The American Arctic Connection, a joint agreement between the U.S. Embassy in Finland and the University of Lapland, establishes a new framework to further support and strengthen collaboration in science, exchanges, and information sharing in the Arctic. The purpose of the agreement is to deepen the dialogue on shared Arctic and other bilateral issues, such as social and economic impacts of rapid environmental changes and globalization, by facilitating discussion among scholars, students, subject matter experts, and public audiences.
On Monday, September 6, 2021, Ian Campbell, Chargé d’Affaires ad interim at the U.S. Embassy in Finland and Antti Syväjärvi, Rector of the University of Lapland, signed a memorandum of understanding to jointly establish the “American Arctic Connection” – a platform that will serve as a two-way meeting point for Arctic knowledge.

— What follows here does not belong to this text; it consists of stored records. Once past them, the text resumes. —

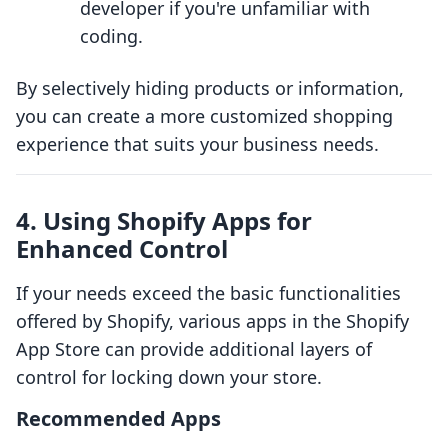
developer if you're unfamiliar with
coding.
By selectively hiding products or information,
you can create a more customized shopping
experience that suits your business needs.
4. Using Shopify Apps for
Enhanced Control
If your needs exceed the basic functionalities
offered by Shopify, various apps in the Shopify
App Store can provide additional layers of
control for locking down your store.
Recommended Apps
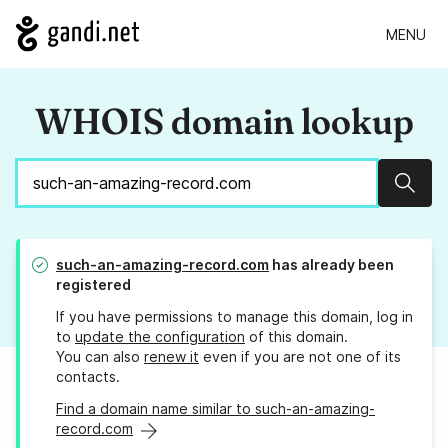
MENU
WHOIS domain lookup
Sear
such-an-amazing-record.com
has already been
registered
If you have permissions to manage this domain, log in
to
update the configuration
of this domain.
You can also
renew it
even if you are not one of its
contacts.
Find a domain name similar to such-an-amazing-
record.com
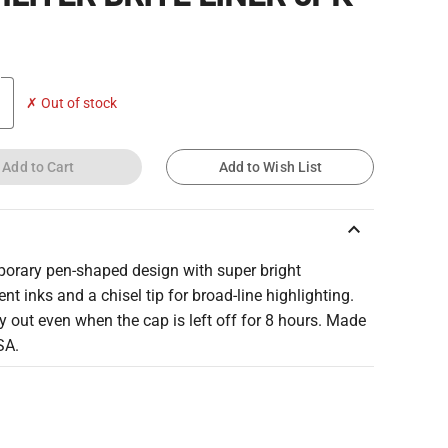
✗ Out of stock
Add to Cart
Add to Wish List
keyboard_arrow_up
orary pen-shaped design with super bright
ent inks and a chisel tip for broad-line highlighting.
y out even when the cap is left off for 8 hours. Made
SA.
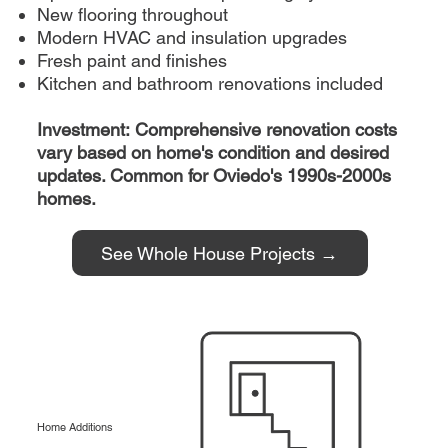
New flooring throughout
Modern HVAC and insulation upgrades
Fresh paint and finishes
Kitchen and bathroom renovations included
Investment: Comprehensive renovation costs
vary based on home's condition and desired
updates. Common for Oviedo's 1990s-2000s
homes.
See Whole House Projects →
Home Additions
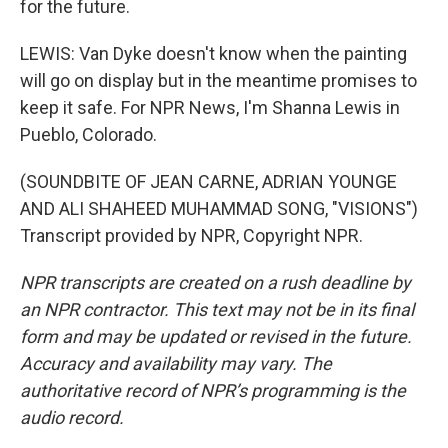
for the future.
LEWIS: Van Dyke doesn't know when the painting
will go on display but in the meantime promises to
keep it safe. For NPR News, I'm Shanna Lewis in
Pueblo, Colorado.
(SOUNDBITE OF JEAN CARNE, ADRIAN YOUNGE
AND ALI SHAHEED MUHAMMAD SONG, "VISIONS")
Transcript provided by NPR, Copyright NPR.
NPR transcripts are created on a rush deadline by
an NPR contractor. This text may not be in its final
form and may be updated or revised in the future.
Accuracy and availability may vary. The
authoritative record of NPR’s programming is the
audio record.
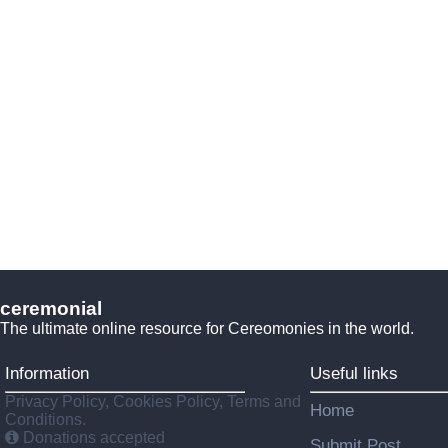
ceremonial
The ultimate online resource for Cereomonies in the world.
Information
Useful links
Privacy Policy, Cookies Policy, Terms and
Home
Conditions.
Donations accepted
Submit Post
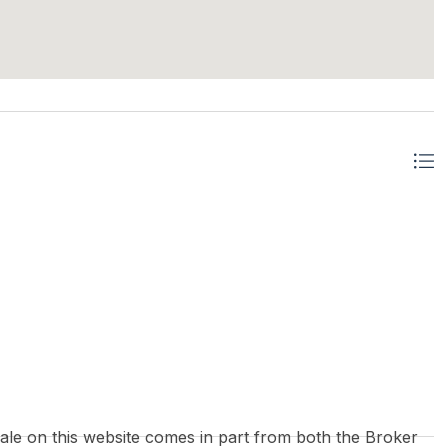
 sale on this website comes in part from both the Broker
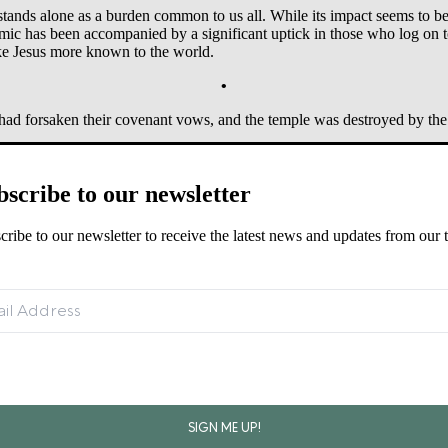
stands alone as a burden common to us all. While its impact seems to beg
ic has been accompanied by a significant uptick in those who log on to
ake Jesus more known to the world.
•
 had forsaken their covenant vows, and the temple was destroyed by the
bscribe to our newsletter
cribe to our newsletter to receive the latest news and updates from our 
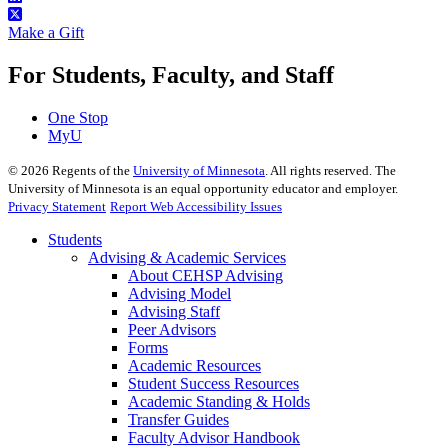
Make a Gift
For Students, Faculty, and Staff
One Stop
MyU
©
2026
Regents of the
University of Minnesota
. All rights reserved. The
University of Minnesota is an equal opportunity educator and employer.
Privacy Statement
Report Web Accessibility Issues
Students
Advising & Academic Services
About CEHSP Advising
Advising Model
Advising Staff
Peer Advisors
Forms
Academic Resources
Student Success Resources
Academic Standing & Holds
Transfer Guides
Faculty Advisor Handbook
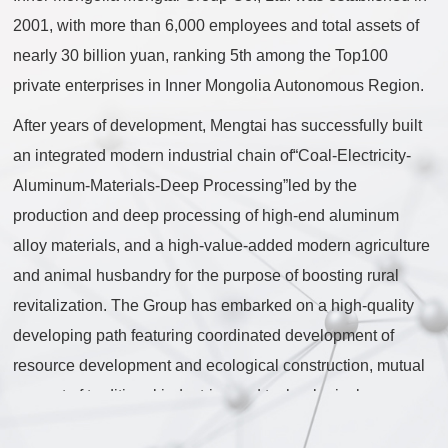
2001, with more than 6,000 employees and total assets of
nearly 30 billion yuan, ranking 5th among the Top100
private enterprises in Inner Mongolia Autonomous Region.
After years of development, Mengtai has successfully built
an integrated modern industrial chain of“Coal-Electricity-
Aluminum-Materials-Deep Processing”led by the
production and deep processing of high-end aluminum
alloy materials, and a high-value-added modern agriculture
and animal husbandry for the purpose of boosting rural
revitalization. The Group has embarked on a high-quality
developing path featuring coordinated development of
resource development and ecological construction, mutual
support of traditional industries and technological
innovation, and simultaneous advancement of industrial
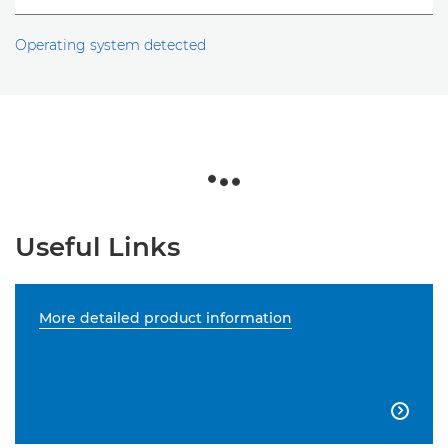
Operating system detected
Useful Links
More detailed product information


The American Arctic Connection will reside at the main building of the University of Lapland and will host a variety of programs and activities, such as group discussions, virtual programs, guest lectures, and cultural presentations. The arrangement will also support exchange programs between the University and American higher education institutions which are particularly, but not exclusively, members of the University of the Arctic network.

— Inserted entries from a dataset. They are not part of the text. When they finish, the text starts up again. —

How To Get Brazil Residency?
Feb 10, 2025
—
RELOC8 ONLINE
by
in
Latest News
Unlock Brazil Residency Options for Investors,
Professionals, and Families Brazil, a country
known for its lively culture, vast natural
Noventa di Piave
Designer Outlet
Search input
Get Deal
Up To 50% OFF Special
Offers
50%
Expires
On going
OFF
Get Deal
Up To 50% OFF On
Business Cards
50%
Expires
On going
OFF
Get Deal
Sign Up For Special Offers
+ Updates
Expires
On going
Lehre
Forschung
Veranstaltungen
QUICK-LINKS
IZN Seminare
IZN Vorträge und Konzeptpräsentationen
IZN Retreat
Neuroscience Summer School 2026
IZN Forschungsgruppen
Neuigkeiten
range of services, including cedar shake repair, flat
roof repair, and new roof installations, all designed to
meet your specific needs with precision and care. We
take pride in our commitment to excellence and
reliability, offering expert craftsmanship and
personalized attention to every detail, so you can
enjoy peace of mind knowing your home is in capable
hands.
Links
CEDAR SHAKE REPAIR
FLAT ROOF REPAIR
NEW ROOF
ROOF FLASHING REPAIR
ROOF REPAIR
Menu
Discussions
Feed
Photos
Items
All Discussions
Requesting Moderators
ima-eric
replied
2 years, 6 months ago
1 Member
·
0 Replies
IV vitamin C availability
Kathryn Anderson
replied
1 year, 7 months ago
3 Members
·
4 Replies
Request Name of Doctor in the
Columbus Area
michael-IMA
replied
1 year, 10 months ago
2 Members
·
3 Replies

The United States and Finland have a long tradition of nurturing Arctic cooperation in the fields of science and education. The first meetings to establish the University of the Arctic took place in Fairbanks, Alaska, and the UArctic was officially launched in Rovaniemi in 2001. The Fulbright Arctic Initiative has since 2015 facilitated the formation of a network of scholars specializing in Arctic issues and provided opportunities for all Arctic Council member states to carry out collaborative research on public policy questions related to the unique challenges of the Arctic region. The purpose of the American Arctic Connection is not only to further amplify opportunities provided by existing collaboration, but also to create new opportunities for larger audiences to discuss the future of the Arctic.